Infrastructure for Online TV

The main components are:

1- the indexing station to condition video content in such way that the viewer can browse the resulting signal augmented with "meta" information.

2- the video server to store and distribute the video. The signal may be distributed through standard ground connection or through digital broadcasting. The entire system constitutes a kind of database backed Web site. Once the video is tagged, indexed, it is then stored in a database.

3- the Smart VCR itself represents the front end through which the end user accesses the content.

 

Why Now is the Right Time?

When Internet start-ups are tanking left and right, it becomes harder to hold an argument in favor of online TV with all the technical obstacles inherent to the medium: bandwidths, cost of distribution, cost of archiving, lack of common standards.

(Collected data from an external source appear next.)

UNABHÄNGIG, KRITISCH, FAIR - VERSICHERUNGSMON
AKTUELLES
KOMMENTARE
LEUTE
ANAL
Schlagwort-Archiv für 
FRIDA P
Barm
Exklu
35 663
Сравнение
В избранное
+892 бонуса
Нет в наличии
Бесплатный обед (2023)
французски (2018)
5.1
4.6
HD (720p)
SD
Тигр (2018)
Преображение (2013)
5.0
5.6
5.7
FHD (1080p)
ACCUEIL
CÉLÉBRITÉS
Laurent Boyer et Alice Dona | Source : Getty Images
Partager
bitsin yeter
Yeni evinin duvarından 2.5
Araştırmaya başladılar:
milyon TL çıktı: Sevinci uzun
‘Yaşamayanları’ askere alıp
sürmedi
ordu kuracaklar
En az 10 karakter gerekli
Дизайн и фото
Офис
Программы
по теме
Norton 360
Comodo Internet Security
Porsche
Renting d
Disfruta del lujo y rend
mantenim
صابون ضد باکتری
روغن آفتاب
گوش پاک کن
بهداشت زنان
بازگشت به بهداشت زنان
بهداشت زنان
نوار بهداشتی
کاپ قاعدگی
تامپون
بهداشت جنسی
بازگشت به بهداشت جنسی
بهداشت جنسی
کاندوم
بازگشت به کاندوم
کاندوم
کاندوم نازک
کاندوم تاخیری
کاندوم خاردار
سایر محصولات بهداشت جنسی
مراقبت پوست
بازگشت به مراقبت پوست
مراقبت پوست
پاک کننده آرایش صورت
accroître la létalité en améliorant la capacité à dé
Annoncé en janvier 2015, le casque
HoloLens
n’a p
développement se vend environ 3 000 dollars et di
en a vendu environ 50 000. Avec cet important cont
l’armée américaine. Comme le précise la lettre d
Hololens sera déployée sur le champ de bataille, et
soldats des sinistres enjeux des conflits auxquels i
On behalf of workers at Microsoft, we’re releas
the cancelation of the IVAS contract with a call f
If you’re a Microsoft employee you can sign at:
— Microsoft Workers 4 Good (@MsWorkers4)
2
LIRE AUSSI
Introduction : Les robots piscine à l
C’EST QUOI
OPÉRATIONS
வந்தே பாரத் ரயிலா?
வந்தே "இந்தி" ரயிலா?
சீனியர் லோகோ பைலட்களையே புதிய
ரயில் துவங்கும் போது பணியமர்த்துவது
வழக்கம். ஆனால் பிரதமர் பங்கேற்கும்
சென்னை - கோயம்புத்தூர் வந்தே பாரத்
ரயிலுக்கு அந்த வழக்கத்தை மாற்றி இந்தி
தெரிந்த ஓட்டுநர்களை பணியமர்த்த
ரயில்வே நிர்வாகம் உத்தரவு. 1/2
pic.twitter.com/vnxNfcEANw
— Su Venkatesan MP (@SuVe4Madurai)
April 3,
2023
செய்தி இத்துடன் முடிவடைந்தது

Bandwidth is becoming less of an issue with the upcoming broadband technologies (x2, 56K, cable modems, digital broadcasting). The cost of archiving and distribution can be reduced by developing products that allow economies of scale. Such systems can be designed to adapt to multiple standards.

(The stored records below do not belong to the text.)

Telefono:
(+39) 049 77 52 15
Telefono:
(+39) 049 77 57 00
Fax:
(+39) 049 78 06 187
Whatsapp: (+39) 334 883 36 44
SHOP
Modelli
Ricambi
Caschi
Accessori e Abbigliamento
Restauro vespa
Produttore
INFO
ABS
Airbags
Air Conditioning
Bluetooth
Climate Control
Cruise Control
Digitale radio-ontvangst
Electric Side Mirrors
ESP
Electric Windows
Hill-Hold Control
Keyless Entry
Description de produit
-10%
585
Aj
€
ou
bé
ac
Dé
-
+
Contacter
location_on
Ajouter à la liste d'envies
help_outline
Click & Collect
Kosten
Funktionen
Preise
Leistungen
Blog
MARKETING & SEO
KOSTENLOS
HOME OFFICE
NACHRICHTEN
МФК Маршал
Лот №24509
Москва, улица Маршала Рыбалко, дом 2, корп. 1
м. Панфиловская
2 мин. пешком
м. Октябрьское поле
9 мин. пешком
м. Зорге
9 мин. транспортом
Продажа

Technology, as usual, is not the major problem: it can be bent and used in efficient ways. The two real issues are audience behavior and content. Understanding them is what will make a site popular or not.

Audience behavior is culture driven. Today's Web audience is the equivalent of the Rock'n Roll generation, except that this is not a community around music, but around virtual worlds and communities creating a new form of fantasy.

Online TV holds promises that the Web as it is cannot: with audio, video, animation combined, online TV is dramatic, dynamic... in other words it's engaging and much more likely to attract traffic. Today's Web is page based, using a space based design in 2D rather than thetime based design video, audio and animation bring to the screen.

Now of course, it's not just a matter of playing video on a screen. Television has done that very well for decades and Nicholas Negroponte is fond of saying that if you ask someone in the street "What's the problem with TV?", he probably won't say it's technology or a bad image but programming. Content needs to reflect the transformation of technology and culture. If content is "recycled" over the Web, then it has to somehow go through a transformation. Beyond that, the future is in content developed for a digital medium (see "ViewPoints on Demand" for an attempt in that direction).